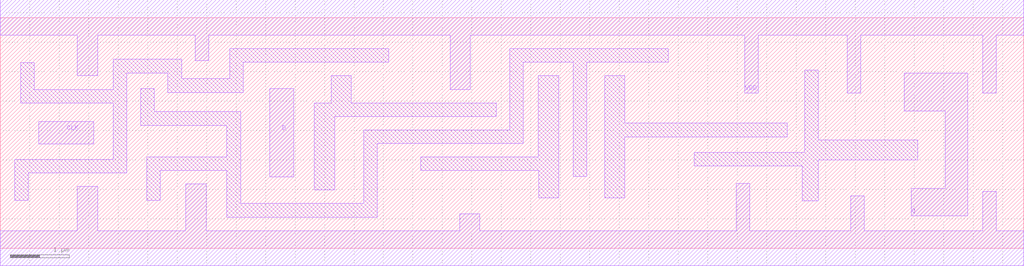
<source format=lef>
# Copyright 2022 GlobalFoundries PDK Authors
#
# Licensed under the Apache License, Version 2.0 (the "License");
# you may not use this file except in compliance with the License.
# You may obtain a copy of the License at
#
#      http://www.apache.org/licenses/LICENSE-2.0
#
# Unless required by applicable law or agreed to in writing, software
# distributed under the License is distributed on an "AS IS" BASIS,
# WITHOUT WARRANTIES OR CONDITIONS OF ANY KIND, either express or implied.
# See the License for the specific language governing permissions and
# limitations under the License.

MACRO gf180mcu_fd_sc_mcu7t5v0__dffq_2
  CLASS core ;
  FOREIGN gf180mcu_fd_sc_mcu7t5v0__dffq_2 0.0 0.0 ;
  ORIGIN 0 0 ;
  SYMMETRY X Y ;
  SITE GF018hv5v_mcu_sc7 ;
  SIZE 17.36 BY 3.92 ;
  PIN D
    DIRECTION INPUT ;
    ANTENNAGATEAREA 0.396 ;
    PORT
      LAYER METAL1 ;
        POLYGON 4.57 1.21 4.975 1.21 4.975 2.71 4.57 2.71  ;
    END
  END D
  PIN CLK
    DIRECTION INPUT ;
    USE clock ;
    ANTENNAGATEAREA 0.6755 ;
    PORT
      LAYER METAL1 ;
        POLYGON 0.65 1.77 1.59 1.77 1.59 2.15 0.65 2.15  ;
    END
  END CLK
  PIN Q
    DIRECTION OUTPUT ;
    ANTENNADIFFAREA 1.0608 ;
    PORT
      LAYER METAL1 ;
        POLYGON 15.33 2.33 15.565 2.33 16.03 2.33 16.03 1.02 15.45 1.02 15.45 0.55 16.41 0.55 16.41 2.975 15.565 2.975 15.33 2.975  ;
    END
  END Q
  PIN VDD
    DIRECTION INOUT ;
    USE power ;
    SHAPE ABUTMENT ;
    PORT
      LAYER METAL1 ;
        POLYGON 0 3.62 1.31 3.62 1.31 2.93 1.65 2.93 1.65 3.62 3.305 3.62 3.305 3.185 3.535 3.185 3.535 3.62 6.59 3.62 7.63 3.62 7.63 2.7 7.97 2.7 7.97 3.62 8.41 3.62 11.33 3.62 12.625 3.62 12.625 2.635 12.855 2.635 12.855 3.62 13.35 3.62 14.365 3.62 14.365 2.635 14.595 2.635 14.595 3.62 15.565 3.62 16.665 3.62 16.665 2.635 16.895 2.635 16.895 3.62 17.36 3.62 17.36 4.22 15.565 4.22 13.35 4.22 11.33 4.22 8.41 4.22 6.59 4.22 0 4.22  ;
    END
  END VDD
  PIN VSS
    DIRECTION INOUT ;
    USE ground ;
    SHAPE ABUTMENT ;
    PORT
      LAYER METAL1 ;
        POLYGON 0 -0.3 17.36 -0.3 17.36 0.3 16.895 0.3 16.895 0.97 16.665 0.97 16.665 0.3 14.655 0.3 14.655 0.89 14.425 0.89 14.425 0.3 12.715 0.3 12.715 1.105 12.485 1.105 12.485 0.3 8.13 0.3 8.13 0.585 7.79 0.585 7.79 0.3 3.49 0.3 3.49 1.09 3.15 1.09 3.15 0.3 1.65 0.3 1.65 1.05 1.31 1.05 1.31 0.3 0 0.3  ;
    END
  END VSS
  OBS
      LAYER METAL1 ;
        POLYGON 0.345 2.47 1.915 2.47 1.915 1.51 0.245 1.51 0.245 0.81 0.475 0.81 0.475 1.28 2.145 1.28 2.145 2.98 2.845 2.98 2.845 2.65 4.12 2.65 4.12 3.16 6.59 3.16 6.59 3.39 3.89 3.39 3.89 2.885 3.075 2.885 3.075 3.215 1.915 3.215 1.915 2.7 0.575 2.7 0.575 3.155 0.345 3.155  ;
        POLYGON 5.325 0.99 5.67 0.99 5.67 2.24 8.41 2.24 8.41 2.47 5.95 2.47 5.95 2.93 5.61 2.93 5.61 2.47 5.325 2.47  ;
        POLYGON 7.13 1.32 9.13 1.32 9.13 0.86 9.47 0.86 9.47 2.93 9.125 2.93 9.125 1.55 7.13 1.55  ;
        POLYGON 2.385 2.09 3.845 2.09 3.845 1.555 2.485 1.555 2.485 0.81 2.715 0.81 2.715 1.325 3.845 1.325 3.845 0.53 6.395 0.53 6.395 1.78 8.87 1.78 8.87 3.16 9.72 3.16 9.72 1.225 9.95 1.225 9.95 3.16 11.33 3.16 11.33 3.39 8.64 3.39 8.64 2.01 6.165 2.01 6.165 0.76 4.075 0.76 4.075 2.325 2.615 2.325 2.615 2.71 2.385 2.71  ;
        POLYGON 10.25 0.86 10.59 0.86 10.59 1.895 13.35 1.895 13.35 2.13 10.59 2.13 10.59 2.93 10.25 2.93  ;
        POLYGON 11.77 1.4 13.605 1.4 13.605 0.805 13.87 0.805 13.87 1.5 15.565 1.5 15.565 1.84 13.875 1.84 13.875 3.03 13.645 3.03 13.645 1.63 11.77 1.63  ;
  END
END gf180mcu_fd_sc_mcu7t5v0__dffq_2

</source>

+++

Required action: Would you copy all the material exactly, dropping the pictures?

Written answer:
<source format=lef>
# Copyright 2022 GlobalFoundries PDK Authors
#
# Licensed under the Apache License, Version 2.0 (the "License");
# you may not use this file except in compliance with the License.
# You may obtain a copy of the License at
#
#      http://www.apache.org/licenses/LICENSE-2.0
#
# Unless required by applicable law or agreed to in writing, software
# distributed under the License is distributed on an "AS IS" BASIS,
# WITHOUT WARRANTIES OR CONDITIONS OF ANY KIND, either express or implied.
# See the License for the specific language governing permissions and
# limitations under the License.

MACRO gf180mcu_fd_sc_mcu7t5v0__dffq_2
  CLASS core ;
  FOREIGN gf180mcu_fd_sc_mcu7t5v0__dffq_2 0.0 0.0 ;
  ORIGIN 0 0 ;
  SYMMETRY X Y ;
  SITE GF018hv5v_mcu_sc7 ;
  SIZE 17.36 BY 3.92 ;
  PIN D
    DIRECTION INPUT ;
    ANTENNAGATEAREA 0.396 ;
    PORT
      LAYER METAL1 ;
        POLYGON 4.57 1.21 4.975 1.21 4.975 2.71 4.57 2.71  ;
    END
  END D
  PIN CLK
    DIRECTION INPUT ;
    USE clock ;
    ANTENNAGATEAREA 0.6755 ;
    PORT
      LAYER METAL1 ;
        POLYGON 0.65 1.77 1.59 1.77 1.59 2.15 0.65 2.15  ;
    END
  END CLK
  PIN Q
    DIRECTION OUTPUT ;
    ANTENNADIFFAREA 1.0608 ;
    PORT
      LAYER METAL1 ;
        POLYGON 15.33 2.33 15.565 2.33 16.03 2.33 16.03 1.02 15.45 1.02 15.45 0.55 16.41 0.55 16.41 2.975 15.565 2.975 15.33 2.975  ;
    END
  END Q
  PIN VDD
    DIRECTION INOUT ;
    USE power ;
    SHAPE ABUTMENT ;
    PORT
      LAYER METAL1 ;
        POLYGON 0 3.62 1.31 3.62 1.31 2.93 1.65 2.93 1.65 3.62 3.305 3.62 3.305 3.185 3.535 3.185 3.535 3.62 6.59 3.62 7.63 3.62 7.63 2.7 7.97 2.7 7.97 3.62 8.41 3.62 11.33 3.62 12.625 3.62 12.625 2.635 12.855 2.635 12.855 3.62 13.35 3.62 14.365 3.62 14.365 2.635 14.595 2.635 14.595 3.62 15.565 3.62 16.665 3.62 16.665 2.635 16.895 2.635 16.895 3.62 17.36 3.62 17.36 4.22 15.565 4.22 13.35 4.22 11.33 4.22 8.41 4.22 6.59 4.22 0 4.22  ;
    END
  END VDD
  PIN VSS
    DIRECTION INOUT ;
    USE ground ;
    SHAPE ABUTMENT ;
    PORT
      LAYER METAL1 ;
        POLYGON 0 -0.3 17.36 -0.3 17.36 0.3 16.895 0.3 16.895 0.97 16.665 0.97 16.665 0.3 14.655 0.3 14.655 0.89 14.425 0.89 14.425 0.3 12.715 0.3 12.715 1.105 12.485 1.105 12.485 0.3 8.13 0.3 8.13 0.585 7.79 0.585 7.79 0.3 3.49 0.3 3.49 1.09 3.15 1.09 3.15 0.3 1.65 0.3 1.65 1.05 1.31 1.05 1.31 0.3 0 0.3  ;
    END
  END VSS
  OBS
      LAYER METAL1 ;
        POLYGON 0.345 2.47 1.915 2.47 1.915 1.51 0.245 1.51 0.245 0.81 0.475 0.81 0.475 1.28 2.145 1.28 2.145 2.98 2.845 2.98 2.845 2.65 4.12 2.65 4.12 3.16 6.59 3.16 6.59 3.39 3.89 3.39 3.89 2.885 3.075 2.885 3.075 3.215 1.915 3.215 1.915 2.7 0.575 2.7 0.575 3.155 0.345 3.155  ;
        POLYGON 5.325 0.99 5.67 0.99 5.67 2.24 8.41 2.24 8.41 2.47 5.95 2.47 5.95 2.93 5.61 2.93 5.61 2.47 5.325 2.47  ;
        POLYGON 7.13 1.32 9.13 1.32 9.13 0.86 9.47 0.86 9.47 2.93 9.125 2.93 9.125 1.55 7.13 1.55  ;
        POLYGON 2.385 2.09 3.845 2.09 3.845 1.555 2.485 1.555 2.485 0.81 2.715 0.81 2.715 1.325 3.845 1.325 3.845 0.53 6.395 0.53 6.395 1.78 8.87 1.78 8.87 3.16 9.72 3.16 9.72 1.225 9.95 1.225 9.95 3.16 11.33 3.16 11.33 3.39 8.64 3.39 8.64 2.01 6.165 2.01 6.165 0.76 4.075 0.76 4.075 2.325 2.615 2.325 2.615 2.71 2.385 2.71  ;
        POLYGON 10.25 0.86 10.59 0.86 10.59 1.895 13.35 1.895 13.35 2.13 10.59 2.13 10.59 2.93 10.25 2.93  ;
        POLYGON 11.77 1.4 13.605 1.4 13.605 0.805 13.87 0.805 13.87 1.5 15.565 1.5 15.565 1.84 13.875 1.84 13.875 3.03 13.645 3.03 13.645 1.63 11.77 1.63  ;
  END
END gf180mcu_fd_sc_mcu7t5v0__dffq_2

</source>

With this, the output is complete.